HR Tech Unicorn Checkr Raises $250M Series E at a $4.6B Valuation
Checkr, an SF-based HR tech platform, announced Wednesday that it raised $250 million in a Series E round led by Durable Capital. The fresh injection of capital sent the unicorn’s valuation skyrocketing to a whopping $4.6 billion.
As more companies adjust to a remote work culture, the same approach is being applied to recruiting. This approach has resulted in a massive uptick of customer activity on Checkr’s platform.
Checkr leverages its proprietary AI to process employee background checks for a number of tech giants including Lyft, Instacart, Netflix and Airbnb. The company’s API makes it possible for its enterprise clients to integrate its technology into existing HR systems in order to speed up the hiring process.

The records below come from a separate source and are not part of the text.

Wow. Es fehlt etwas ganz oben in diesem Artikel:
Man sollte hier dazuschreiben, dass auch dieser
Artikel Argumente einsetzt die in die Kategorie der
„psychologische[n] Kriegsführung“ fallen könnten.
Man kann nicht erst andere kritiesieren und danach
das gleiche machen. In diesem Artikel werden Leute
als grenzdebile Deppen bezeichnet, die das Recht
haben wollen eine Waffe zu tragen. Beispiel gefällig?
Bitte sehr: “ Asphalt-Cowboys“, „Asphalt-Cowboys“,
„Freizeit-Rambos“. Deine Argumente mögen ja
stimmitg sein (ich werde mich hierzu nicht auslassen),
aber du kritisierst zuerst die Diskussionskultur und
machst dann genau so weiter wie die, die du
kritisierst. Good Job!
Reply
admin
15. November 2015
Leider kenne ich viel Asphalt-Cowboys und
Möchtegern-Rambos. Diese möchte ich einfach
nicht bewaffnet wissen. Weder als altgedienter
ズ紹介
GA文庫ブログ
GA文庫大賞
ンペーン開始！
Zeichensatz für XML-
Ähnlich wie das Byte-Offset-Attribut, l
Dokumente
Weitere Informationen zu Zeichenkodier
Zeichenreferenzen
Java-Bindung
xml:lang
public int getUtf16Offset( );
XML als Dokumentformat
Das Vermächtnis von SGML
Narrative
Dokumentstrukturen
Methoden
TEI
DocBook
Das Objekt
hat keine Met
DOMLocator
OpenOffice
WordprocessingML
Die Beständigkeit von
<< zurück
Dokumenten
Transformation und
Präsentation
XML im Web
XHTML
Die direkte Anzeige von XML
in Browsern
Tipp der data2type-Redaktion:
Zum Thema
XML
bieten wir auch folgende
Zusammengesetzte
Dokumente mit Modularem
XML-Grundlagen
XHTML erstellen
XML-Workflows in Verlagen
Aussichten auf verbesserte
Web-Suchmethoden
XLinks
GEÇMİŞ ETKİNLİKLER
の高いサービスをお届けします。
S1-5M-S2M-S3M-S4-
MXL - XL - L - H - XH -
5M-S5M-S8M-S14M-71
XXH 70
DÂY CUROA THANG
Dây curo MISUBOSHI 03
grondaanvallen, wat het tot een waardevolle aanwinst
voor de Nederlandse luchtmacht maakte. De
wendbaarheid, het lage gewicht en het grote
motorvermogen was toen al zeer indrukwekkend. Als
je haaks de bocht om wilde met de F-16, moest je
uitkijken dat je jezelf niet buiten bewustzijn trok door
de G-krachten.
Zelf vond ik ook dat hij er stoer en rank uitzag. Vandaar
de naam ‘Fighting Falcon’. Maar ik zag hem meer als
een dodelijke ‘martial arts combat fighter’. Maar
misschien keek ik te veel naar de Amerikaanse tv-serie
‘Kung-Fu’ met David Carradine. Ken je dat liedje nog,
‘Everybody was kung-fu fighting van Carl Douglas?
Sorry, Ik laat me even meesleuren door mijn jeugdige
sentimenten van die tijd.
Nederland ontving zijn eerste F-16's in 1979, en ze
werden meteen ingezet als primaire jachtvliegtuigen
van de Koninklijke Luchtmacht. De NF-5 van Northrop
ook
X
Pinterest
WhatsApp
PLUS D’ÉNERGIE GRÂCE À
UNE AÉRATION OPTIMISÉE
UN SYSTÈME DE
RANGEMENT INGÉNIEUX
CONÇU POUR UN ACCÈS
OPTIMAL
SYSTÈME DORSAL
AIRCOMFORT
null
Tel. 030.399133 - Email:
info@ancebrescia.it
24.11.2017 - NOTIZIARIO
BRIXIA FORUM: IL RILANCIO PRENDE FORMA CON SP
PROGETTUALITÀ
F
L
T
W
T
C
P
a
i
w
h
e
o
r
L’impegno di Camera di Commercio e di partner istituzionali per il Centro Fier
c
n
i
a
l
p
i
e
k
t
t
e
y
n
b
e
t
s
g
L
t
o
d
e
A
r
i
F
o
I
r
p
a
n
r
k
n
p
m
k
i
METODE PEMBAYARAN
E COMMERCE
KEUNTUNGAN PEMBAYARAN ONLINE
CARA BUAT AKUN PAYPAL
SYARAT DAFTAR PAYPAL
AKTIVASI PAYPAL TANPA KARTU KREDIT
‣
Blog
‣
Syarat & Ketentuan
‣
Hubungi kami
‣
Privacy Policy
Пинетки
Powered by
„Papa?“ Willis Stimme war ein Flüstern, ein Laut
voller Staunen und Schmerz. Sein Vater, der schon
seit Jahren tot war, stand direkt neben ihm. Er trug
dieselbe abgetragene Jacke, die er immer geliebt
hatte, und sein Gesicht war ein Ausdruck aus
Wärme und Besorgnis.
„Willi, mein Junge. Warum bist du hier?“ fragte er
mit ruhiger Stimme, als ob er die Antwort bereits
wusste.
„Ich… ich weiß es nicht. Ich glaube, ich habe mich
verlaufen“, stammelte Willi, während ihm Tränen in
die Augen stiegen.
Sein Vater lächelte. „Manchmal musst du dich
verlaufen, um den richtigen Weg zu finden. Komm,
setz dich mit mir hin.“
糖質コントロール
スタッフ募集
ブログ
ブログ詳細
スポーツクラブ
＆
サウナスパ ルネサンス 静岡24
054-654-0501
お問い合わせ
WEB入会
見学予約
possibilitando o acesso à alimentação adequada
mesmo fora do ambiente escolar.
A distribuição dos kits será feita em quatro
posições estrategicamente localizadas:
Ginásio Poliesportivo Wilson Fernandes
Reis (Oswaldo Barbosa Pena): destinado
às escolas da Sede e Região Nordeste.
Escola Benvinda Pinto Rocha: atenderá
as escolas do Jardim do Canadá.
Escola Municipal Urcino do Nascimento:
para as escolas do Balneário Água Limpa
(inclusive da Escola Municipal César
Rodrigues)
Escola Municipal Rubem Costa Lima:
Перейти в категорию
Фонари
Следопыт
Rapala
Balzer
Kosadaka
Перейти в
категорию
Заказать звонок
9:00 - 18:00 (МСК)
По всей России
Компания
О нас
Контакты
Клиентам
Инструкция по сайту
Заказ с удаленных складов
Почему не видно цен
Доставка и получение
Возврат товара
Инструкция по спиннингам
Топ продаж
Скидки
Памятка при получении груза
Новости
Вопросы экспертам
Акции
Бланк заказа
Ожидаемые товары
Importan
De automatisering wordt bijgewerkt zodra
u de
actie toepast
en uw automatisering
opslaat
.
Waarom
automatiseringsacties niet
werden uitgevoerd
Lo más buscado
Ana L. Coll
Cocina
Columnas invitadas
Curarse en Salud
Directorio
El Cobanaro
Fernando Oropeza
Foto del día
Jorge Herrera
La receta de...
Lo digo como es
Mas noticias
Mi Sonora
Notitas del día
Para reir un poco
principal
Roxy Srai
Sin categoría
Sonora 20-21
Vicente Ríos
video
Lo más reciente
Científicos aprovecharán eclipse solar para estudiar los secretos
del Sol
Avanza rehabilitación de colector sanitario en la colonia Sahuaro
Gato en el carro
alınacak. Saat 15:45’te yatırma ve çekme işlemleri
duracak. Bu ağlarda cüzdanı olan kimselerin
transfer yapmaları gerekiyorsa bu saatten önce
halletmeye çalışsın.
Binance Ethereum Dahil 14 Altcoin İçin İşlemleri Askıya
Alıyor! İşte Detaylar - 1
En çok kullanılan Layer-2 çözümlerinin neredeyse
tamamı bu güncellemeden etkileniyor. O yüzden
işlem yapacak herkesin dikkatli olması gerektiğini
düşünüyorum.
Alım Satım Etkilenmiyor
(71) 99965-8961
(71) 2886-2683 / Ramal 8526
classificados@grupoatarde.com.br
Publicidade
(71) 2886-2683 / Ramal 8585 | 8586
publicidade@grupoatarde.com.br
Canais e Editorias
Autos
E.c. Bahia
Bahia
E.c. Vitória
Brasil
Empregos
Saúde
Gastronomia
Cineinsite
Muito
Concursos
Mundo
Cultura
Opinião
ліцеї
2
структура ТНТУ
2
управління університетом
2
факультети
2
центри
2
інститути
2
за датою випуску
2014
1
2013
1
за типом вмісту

“As the workforce becomes more flexible, people’s expectations are changing about where and how they work,” Daniel Yanisse, co-founder and CEO of Checkr, said in a statement. “We are seeing a growing need for innovative technology to support a new way of identifying, onboarding, engaging and even delivering pay and benefits to workers.”
Yanisse told Bloomberg that the company, which became profitable this year for the first time, has revenue that exceeds $200 million.
“As the world shifts to a workforce with more contractors and contingent labor, Checkr is unique in its ability to provide solutions that enable employers to expand and onboard talent quickly and securely,” Corey Shull, partner of Durable Capital, said in a statement.
Checkr processes over 30 million background checks annually, according to the company. The platform covers education and employment verification, drug and health screenings, civil searches and more.
Following the latest raise, Checkr will continue to invest in the expansion of its platform infrastructure. The company is now hiring for its engineering, product and customer success teams, to name a few.
Founded in 2014, Checkr has raised $550 million in venture capital financing to date, according to the company.
Fidelity Management & Research Company, Franklin Templeton and BOND Capital participated in the round, among others.